_Written exercise 1_
Recast the listing as a numbered list, covering only the lines that start with the line containing "catalogue / barcode: US 3176182" and go on through the line containing "country: China", and omit any blank lines.

_Excerpt_
####

The next year Kraemer proved his abilities as a pass blocker. Through seven starts in seven games, he did not allow a single sack, giving up just one quarterback hit and three hurries on graduate student quarterback Ian Book. He was named a mid-season All-American for his efforts, but his campaign was cut short after suffering a season-ending MCL sprain in Notre Dame’s rainy 45-14 loss to Michigan on Oct. 26, 2019.

In 2020, his last year in an Irish uniform, Kraemer is doing his best to make up for lost time.

“I think coming into the season, our expectations were higher than ever. We have a really disciplined team,” he said. “It’s definitely a different environment, no one really in the stands — you have to bring your own juice and energy. You really have to rely on your brothers on the field, which I think is even more special. We’ve been told before, ‘Everyone you love is in that stadium,’ and the people that care about you are there. That’s really all that matters, your teammates and your family. So it’s been a pretty fun year in that respect.”

And Kraemer has been using 2020 as an opportunity to make his Cincinnati family proud. Having been named the ACC Offensive Lineman of the Week following the Boston College game, he has started in nine of Notre Dame’s 10 games, the only exception being Senior Day against Syracuse while still getting up to speed following an emergency appendectomy.

Kraemer played an integral role in several key Irish wins. Against Clemson, he helped his team to 310 passing yards against an ACC-second-best Tigers pass defense which was allowing an average of just 174.9 yards per game. Against Boston College, he and his teammates didn’t let the Eagles get to Book once, though BC was averaging 2.75 sacks per game.

Additionally, this year has seen a stark improvement in Notre Dame’s running efforts, which had declined since the outstanding 2017 campaign. The Irish rushed for 208 yards on a Clemson team averaging just 99.9 yards allowed going into to the contest, and the starting right guard played no small part in his team hanging three rushing touchdowns on a team that had given up three total through seven prior games. That type of showing against top competition has once more made Kraemer’s unit a finalist for the award they won back in 2017.

But it’s not just what happens on the field that is important to Kramer — it’s what occurs off it too. He cited some of his fondest memories as “hanging out with the guys on the team off the field, especially the offensive line. We all live together, we hang out together all the time. It’s been really special,” he said.

Looking ahead to next year, Kraemer said he hopes to be drafted to the pros as he’ll train for the combine in the offseason. But for now, he’ll cherish the time he has left in South Bend.

“Notre Dame struck me as soon as I stepped foot on campus,” he said. “From then on is history.”

####

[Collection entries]
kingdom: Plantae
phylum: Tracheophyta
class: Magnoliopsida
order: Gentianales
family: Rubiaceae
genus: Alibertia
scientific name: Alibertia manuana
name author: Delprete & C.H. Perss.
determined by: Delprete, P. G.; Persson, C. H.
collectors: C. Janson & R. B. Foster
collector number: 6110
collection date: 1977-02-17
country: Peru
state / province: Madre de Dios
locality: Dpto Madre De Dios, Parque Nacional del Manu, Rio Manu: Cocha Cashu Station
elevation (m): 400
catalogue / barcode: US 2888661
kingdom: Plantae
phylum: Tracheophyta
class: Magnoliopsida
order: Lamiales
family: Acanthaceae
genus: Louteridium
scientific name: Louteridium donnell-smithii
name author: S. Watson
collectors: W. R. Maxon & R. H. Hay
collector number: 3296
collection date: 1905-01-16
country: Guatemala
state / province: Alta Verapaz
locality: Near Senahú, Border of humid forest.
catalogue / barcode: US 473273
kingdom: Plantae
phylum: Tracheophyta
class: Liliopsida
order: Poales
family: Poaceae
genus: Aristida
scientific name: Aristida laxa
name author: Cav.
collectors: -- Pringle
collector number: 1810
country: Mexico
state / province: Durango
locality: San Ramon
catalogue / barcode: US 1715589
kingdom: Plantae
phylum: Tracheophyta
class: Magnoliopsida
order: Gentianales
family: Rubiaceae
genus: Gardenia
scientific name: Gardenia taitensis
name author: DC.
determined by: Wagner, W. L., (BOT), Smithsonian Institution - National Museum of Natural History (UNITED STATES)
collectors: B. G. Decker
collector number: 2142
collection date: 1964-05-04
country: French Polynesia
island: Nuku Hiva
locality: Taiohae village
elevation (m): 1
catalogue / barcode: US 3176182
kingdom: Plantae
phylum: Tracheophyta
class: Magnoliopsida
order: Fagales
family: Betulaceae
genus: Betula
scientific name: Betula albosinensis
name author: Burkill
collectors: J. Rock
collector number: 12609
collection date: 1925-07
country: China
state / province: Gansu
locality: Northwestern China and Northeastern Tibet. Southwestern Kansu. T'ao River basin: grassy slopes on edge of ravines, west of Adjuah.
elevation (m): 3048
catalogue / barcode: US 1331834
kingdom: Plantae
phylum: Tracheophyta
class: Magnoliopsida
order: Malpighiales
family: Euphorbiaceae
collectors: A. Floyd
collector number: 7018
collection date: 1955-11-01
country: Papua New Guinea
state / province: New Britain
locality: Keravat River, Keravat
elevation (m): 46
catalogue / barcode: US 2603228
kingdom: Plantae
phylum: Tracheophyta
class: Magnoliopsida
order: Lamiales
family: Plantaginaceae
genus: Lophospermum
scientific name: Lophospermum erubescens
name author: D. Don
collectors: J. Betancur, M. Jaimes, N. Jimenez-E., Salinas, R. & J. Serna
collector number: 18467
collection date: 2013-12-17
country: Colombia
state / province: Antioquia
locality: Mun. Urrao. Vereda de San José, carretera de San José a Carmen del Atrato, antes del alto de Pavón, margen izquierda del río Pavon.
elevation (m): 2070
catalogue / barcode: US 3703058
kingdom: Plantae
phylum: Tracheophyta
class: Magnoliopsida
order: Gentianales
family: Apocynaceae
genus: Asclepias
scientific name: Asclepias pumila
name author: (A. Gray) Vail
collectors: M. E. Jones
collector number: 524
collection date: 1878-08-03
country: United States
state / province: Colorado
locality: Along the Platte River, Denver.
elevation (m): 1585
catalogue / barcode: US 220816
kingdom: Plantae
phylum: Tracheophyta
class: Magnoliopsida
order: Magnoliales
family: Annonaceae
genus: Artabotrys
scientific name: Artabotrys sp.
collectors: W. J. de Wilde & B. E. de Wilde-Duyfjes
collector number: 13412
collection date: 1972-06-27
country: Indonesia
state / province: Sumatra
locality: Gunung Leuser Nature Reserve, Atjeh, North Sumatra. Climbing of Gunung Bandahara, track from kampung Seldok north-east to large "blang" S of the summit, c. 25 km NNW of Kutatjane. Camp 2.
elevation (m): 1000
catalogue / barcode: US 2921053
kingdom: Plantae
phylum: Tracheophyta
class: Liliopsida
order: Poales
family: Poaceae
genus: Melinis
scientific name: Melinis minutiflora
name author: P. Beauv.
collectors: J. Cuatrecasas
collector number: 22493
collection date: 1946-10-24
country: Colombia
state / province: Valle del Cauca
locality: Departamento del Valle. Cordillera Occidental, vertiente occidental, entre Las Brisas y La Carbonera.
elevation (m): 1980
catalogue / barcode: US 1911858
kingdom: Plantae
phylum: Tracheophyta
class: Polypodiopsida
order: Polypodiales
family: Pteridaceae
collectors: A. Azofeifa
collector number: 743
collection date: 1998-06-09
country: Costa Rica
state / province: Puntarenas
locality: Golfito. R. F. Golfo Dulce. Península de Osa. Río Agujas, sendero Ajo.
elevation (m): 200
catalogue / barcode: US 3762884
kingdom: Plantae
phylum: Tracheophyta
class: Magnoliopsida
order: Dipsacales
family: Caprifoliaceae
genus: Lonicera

####

_Written exercise 2_
Translate this sentence from the article on Kraemer into Spanish: "In 2020, his last year in an Irish uniform, Kraemer is doing his best to make up for lost time."

_Final answer 1_
1. catalogue / barcode: US 3176182
2. kingdom: Plantae
3. phylum: Tracheophyta
4. class: Magnoliopsida
5. order: Fagales
6. family: Betulaceae
7. genus: Betula
8. scientific name: Betula albosinensis
9. name author: Burkill
10. collectors: J. Rock
11. collector number: 12609
12. collection date: 1925-07
13. country: China

_Final answer 2_
En 2020, su último año con el uniforme de los Irish, Kraemer está haciendo todo lo posible por recuperar el tiempo perdido.